» **EXCERTO PARA LEITURA**:
►
02/11/10

Porreirinho da silva


Nesta questão do trabalho, discutida aqui e ali, não deixa de me surpreender a facilidade com se arruma a questão com referências obreiristas a  empregadas de limpeza e ao pessoal que não consegue ver para além dos muros da faculdade.
E contudo, bastaria um pequeno esforço para constatar o óbvio. O conjunto das actividades a que se pode chamar trabalho é historicamente variável, ainda que as actividades em questão permaneçam idênticas. Muddy Waters tocava a sua guitarra para quem o quisesse ouvir e em troca de um copo de aguardente, até ao dia em que o representante de uma editora o levou para um estúdio e lhe pagou para gravar as canções mais radiofónicas. E o que em tempos foram desportos praticados nas horas livres são hoje competições altamente profissionais.
Por sinal eu já ganhei a vida a limpar retretes alheias. E limpo actualmente a minha de forma inteiramente gratuita. Penso que ninguém será ingénuo ao ponto de afirmar a esse respeito que em ambos os casos estaremos a falar de trabalho, residindo a diferença apenas no facto de um ser pago e o outro não.
Quando descemos ao plano concreto em que se jogam todas estas coisas, é difícil não verificar que a relação social a que corresponde o trabalho assalariado, inscrita no plano mais vasto da reprodução do capital, segue uma tendência de progressiva abstracção, de perda das qualidades concretas relacionadas com cada actividade e da sua sujeição a processos de racionalização e enquadramento postos em prática no âmbito da disciplina da empresa.
◄
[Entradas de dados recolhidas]
►
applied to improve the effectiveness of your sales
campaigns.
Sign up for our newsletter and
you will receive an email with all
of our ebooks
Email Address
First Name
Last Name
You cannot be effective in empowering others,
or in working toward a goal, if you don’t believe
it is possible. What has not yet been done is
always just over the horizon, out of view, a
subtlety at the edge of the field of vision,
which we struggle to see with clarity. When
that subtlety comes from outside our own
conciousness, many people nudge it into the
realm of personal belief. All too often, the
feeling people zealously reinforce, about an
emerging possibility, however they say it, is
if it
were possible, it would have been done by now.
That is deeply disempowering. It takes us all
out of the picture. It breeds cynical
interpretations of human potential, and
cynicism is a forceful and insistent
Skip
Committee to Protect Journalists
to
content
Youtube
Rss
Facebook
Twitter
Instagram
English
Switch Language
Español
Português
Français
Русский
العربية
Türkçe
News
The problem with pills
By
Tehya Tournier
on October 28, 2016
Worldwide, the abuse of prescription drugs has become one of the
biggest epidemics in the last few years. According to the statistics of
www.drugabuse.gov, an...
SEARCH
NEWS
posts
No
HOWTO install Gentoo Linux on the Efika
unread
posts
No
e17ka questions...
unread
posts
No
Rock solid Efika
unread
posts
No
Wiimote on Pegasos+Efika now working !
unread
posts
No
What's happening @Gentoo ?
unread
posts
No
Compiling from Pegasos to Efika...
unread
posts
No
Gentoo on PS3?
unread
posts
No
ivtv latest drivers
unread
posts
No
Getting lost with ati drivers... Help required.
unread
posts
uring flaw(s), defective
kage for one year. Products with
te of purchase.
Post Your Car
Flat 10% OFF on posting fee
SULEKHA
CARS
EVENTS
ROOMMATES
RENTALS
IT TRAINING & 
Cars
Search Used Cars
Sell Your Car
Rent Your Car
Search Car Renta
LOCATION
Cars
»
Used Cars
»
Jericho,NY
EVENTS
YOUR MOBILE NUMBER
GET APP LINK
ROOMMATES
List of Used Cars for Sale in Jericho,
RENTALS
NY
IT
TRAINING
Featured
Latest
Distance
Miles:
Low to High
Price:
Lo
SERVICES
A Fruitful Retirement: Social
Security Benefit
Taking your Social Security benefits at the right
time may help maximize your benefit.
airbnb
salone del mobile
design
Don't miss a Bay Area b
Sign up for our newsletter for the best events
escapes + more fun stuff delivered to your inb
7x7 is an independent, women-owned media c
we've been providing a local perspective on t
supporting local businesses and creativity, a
◄
» **ENUNCIADO 1**: Transcreva na íntegra o trecho do texto sobre o trabalho que vai desde "Porreirinho da silva" até "competições altamente profissionais.", inclusive.
» **ENUNCIADO 2**: Prossiga o texto sobre o trabalho a partir da última frase apresentada.

» **ESPAÇO DE RESPOSTA 1**:
Porreirinho da silva


Nesta questão do trabalho, discutida aqui e ali, não deixa de me surpreender a facilidade com se arruma a questão com referências obreiristas a  empregadas de limpeza e ao pessoal que não consegue ver para além dos muros da faculdade.
E contudo, bastaria um pequeno esforço para constatar o óbvio. O conjunto das actividades a que se pode chamar trabalho é historicamente variável, ainda que as actividades em questão permaneçam idênticas. Muddy Waters tocava a sua guitarra para quem o quisesse ouvir e em troca de um copo de aguardente, até ao dia em que o representante de uma editora o levou para um estúdio e lhe pagou para gravar as canções mais radiofónicas. E o que em tempos foram desportos praticados nas horas livres são hoje competições altamente profissionais.

» **ESPAÇO DE RESPOSTA 2**:
É nesse terreno que se joga a crítica do trabalho e ganha actualidade a perspectiva de um modo de produção assente num plano irredutivelmente imanente, em que o acto de tocar piano, cozinhar, escrever um livro, cuidar de crianças, limpar retretes, andar de bicicleta ou conduzir autocarros é equacionado enquanto gesto concreto e acção específica, sem se limitar a uma fracção quantitativa do trabalho social combinado.
É por isso que a perspectiva de um «trabalho liberto da alienação, em que o produtor é dono inteligente do seu esforço» surge como uma tirada publicitária desprovida de qualquer significado.  O mesmo para uma mirífica «maior democracia no local de trabalho», expressão que parece cunhada com o deliberado propósito de contornar a existência de um antagonismo entre o trabalho e o capital. Como se os locais de trabalho não fossem - todos eles - moldados pelo conjunto do ciclo da valorização capitalista.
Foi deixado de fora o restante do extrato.